So you're out shopping for a car for your teen. Dealers say most parents go for the automatic, as that's what they're kid probably trained on in driver's ed.

Sixteen-year-old Riley Johnson's parents went the opposite direction. The shifting of the gears on the Mazda 3 requires Riley to stay busy.

I'll always have my hand in the middle dash area, he said. I can't really drink anything, until like I'm at a stop light or anything.

Riley's parents took notice of all those messages about the risks of using a phone while driving - too many sad stories. And while they trust their son, they're not taking any chances.

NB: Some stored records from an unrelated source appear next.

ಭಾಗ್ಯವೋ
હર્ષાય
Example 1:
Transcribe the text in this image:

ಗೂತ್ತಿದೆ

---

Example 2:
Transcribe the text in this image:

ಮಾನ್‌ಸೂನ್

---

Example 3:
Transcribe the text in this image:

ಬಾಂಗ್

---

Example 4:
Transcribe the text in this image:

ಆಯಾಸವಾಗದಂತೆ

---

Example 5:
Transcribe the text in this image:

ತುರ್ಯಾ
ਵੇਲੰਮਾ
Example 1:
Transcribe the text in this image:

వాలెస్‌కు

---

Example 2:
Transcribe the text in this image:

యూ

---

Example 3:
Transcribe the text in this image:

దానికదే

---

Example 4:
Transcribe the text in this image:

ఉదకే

Riley has a smart phone, but when he gets in the car, it goes into a compartment. Blue Tooth? That might come later. But the car forces Riley to keep one hand on the wheel, and the other on the stick, especially in city traffic.

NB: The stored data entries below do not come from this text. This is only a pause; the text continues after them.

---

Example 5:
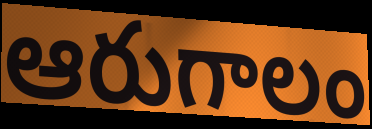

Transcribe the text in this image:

ఆరుగాలం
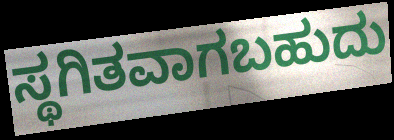
ಸ್ಥಗಿತವಾಗಬಹುದು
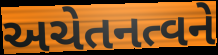
અચેતનત્વને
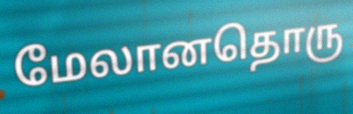
மேலானதொரு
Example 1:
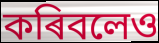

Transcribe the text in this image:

কৰিবলেও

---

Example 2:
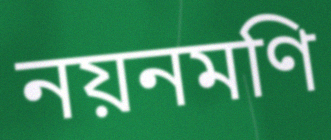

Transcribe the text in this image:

নয়নমণি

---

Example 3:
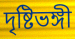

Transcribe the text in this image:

দৃষ্টিভঙ্গী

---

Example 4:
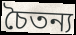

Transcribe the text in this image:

চৈতন্য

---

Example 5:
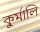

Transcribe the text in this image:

কুৰ্মালি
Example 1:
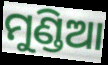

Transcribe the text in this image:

ମୁଣ୍ଡିଆ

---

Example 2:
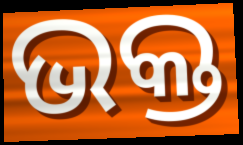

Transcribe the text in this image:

ଭକ୍ତ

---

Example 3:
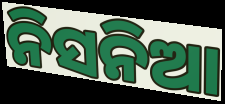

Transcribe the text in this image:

ନିସନିଆ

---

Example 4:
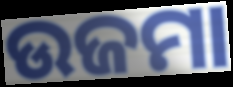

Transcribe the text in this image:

ଉଜମା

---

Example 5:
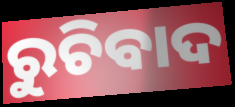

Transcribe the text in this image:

ରୁଚିବାଦ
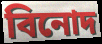
বিনোদ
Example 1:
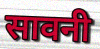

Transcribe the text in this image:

सावनी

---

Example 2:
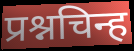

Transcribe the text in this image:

प्रश्नचिन्ह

I drive out on the streets every day. People are crazy, said Riley s mom, Holly, who says both she and her husband learned on stick shifts.

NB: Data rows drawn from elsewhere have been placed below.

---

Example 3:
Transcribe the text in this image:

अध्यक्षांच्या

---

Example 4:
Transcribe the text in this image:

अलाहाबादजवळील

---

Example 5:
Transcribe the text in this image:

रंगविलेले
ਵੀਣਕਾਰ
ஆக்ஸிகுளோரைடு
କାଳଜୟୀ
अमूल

And the Johnsons aren't alone. Other parents at University Prep High School are doing it too. Riley says the kids don't seem to mind.

I was actually surprised. Cause a lot of kids actually have sticks and their parents are actually kind of feeling the same sort of way. But the majority of kids I think are still driving automatic cars, he said.

Learning on a stick had its nervous moments, particularly with lots of hills, but it's clear Riley has the stick down.

And the plan is that his car will be handed down to two younger brothers, who will also learn.

Besides, there's another big advantage when driving by hand. If you can drive a stick you can drive just about anything.